Analisando demografia e necessidade, o nosso segmento é disparado o mais estável. É claro que uma política habitacional é importante para poder endereçar esses imóveis, não adianta ter demanda se não há financiamento. É muito difícil que o governo não tenha uma política pública de habitação econômica porque isso poderia provocar um efeito colateral com problemas de saneamento, violência, saúde pública. Uma criança que cresce em uma favela tem uma situação muito mais difícil do que se ela morar em um empreendimento com lazer, fechado e com segurança, as mazelas sociais são muito mais facilmente combatidas. Um governo que não tem uma política de habitação é um governo irresponsável. Nos Estados Unidos, até hoje há investimento em subsídio e programas de incentivo, são 80 bilhões de dólares por ano. O americano entendeu há muitos anos que para a sociedade funcionar corretamente, habitação é um princípio básico.
Então o Minha Casa Minha Vida deve continuar?
Sim. E nas faixas 2 e 3 do Minha Casa Minha Vida, que é onde a gente atua, 90% do subsídio vem do Fundo de Garantia e só 10% vem da União. Nessas faixas, o imposto é de 4% sobre o valor da unidade e o imposto sobre a cadeia (cimento, aço, serviço, acabamento, etc.) é de mais ou menos 8% o preço da unidade, que custa cerca de 150.000 reais – um apartamento típico da MRV. Então, do ponto de vista fiscal, as faixas 2 e 3 são extremamente eficientes.
E quais os planos da MRV para os próximos anos?
Temos feito um trabalho interessante. Entramos na crise com caixa alto, alavancagem baixa, estrutura de capital folgada e isso nos permitiu uma postura agressiva. Nos últimos três anos, gastamos quase 700 milhões de reais em terrenos, percorremos um caminho muito diferente do setor. O crescimento foi pequeno nesse período, mas o dever de casa foi muito bem feito. Temos 40 bilhões de reais de land banking [banco de terrenos]. No curto prazo, ainda não conseguimos colher o fruto desse trabalho, porque a legalização é demorada, leva cerca de 3 anos. Então, em 2017 e 2018, vamos conseguir desovar uma boa parte desse land banking. Também investimos em tecnologia da informação e em preparação de time. Isso vai pavimentar um caminho de crescimento em uma nova fase do mercado.
Quando a melhora para o mercado imobiliário como um todo virá?

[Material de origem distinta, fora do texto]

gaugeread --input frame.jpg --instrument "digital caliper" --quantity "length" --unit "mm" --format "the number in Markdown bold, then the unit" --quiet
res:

São três fatores: preço, financiamento e confiança. Dois deles já estão endereçados. O preço do imóvel caiu nos últimos dois anos, quando falamos do segmento de média e alta renda. O segundo fator é a confiança, que depende de políticas públicas acertadas no longo prazo – a economia tem que voltar a crescer, o desemprego voltar a cair. O pico negativo de confiança foi no meio do ano, a gente tem visto alguns sinais de recuperação. Vai levar um certo tempo, mas, olhando para frente, eu diria que a confiança vai se recuperar gradativamente – o pior já passou. O terceiro aspecto é financiamento, e aí está a grande ameaça. No segmento de média e alta renda, a saída foi de 80 bilhões de reais da poupança nos últimos 18 meses. Então, é preciso que parte desse dinheiro volte para bancar os financiamentos.
Há construtoras em situação financeira delicada. Já que a melhora econômica tende a ser lenta, é possível que elas se recuperem? A MRV tem interesse em comprar alguma dessas companhias?
Infelizmente, algumas empresas chegaram à crise muito alavancadas e, como o custo da dívida está muito caro, é difícil fechar a conta. Algumas empresas realmente não vão conseguir manter as operações. É possível que haja uma mudança, mas vemos empresas fechando em outros setores do país. A explicação é muito parecida: redução no número de vendas e custo de capital muito alto. A MRV tem 37 anos de mercado e uma cultura de crescimento orgânico. Não faz nosso estilo comprar empresas.